Materials provided:
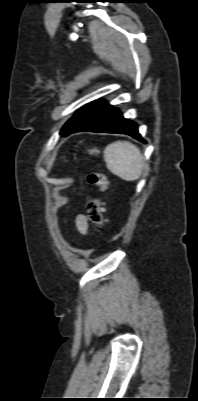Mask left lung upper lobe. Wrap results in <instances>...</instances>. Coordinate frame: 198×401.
Wrapping results in <instances>:
<instances>
[{"instance_id":"5c2ea615","label":"left lung upper lobe","mask_w":198,"mask_h":401,"mask_svg":"<svg viewBox=\"0 0 198 401\" xmlns=\"http://www.w3.org/2000/svg\"><path fill=\"white\" fill-rule=\"evenodd\" d=\"M87 106L79 110L62 128L60 134L65 133L69 127L72 125V123L78 118V116L85 110Z\"/></svg>"}]
</instances>
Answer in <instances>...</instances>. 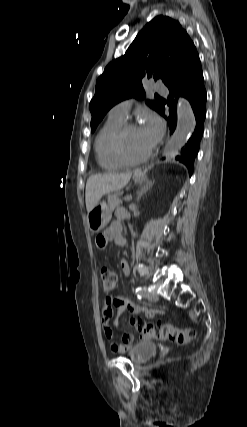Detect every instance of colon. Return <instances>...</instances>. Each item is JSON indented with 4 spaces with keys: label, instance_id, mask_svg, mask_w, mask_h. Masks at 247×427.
Returning a JSON list of instances; mask_svg holds the SVG:
<instances>
[{
    "label": "colon",
    "instance_id": "5ec220e1",
    "mask_svg": "<svg viewBox=\"0 0 247 427\" xmlns=\"http://www.w3.org/2000/svg\"><path fill=\"white\" fill-rule=\"evenodd\" d=\"M101 287L103 292L110 293L117 286L116 274L103 267L100 273ZM131 326L138 330L146 338L173 341L180 345L189 343L195 336L194 330L190 328L181 329L172 324L152 325L140 319H132Z\"/></svg>",
    "mask_w": 247,
    "mask_h": 427
}]
</instances>
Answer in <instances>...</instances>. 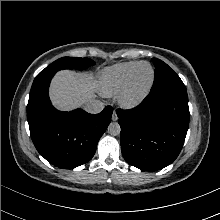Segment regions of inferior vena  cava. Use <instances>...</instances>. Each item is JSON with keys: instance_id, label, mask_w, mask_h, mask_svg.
<instances>
[{"instance_id": "obj_1", "label": "inferior vena cava", "mask_w": 220, "mask_h": 220, "mask_svg": "<svg viewBox=\"0 0 220 220\" xmlns=\"http://www.w3.org/2000/svg\"><path fill=\"white\" fill-rule=\"evenodd\" d=\"M103 109L104 103L100 100H93L85 105V110L91 114L100 113Z\"/></svg>"}]
</instances>
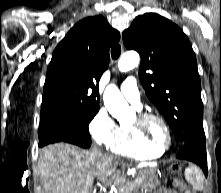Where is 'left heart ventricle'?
<instances>
[{"instance_id": "left-heart-ventricle-1", "label": "left heart ventricle", "mask_w": 221, "mask_h": 193, "mask_svg": "<svg viewBox=\"0 0 221 193\" xmlns=\"http://www.w3.org/2000/svg\"><path fill=\"white\" fill-rule=\"evenodd\" d=\"M149 130L153 138L162 145L167 144V135L163 126L156 120H152L149 124Z\"/></svg>"}]
</instances>
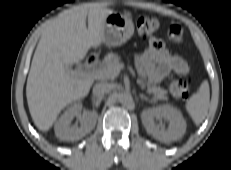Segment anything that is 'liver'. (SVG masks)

What the exercise asks: Could you transcribe the records verbatim from the line containing "Where is 'left heart ventricle'?" through the end of the records, with both ends included and the pictures left out?

Expected output:
Where is 'left heart ventricle'?
<instances>
[{"instance_id": "left-heart-ventricle-1", "label": "left heart ventricle", "mask_w": 221, "mask_h": 193, "mask_svg": "<svg viewBox=\"0 0 221 193\" xmlns=\"http://www.w3.org/2000/svg\"><path fill=\"white\" fill-rule=\"evenodd\" d=\"M149 130L153 138L162 145L167 144V135L163 126L156 120H152L149 124Z\"/></svg>"}]
</instances>
Segment anything that is 'liver'. (SVG masks)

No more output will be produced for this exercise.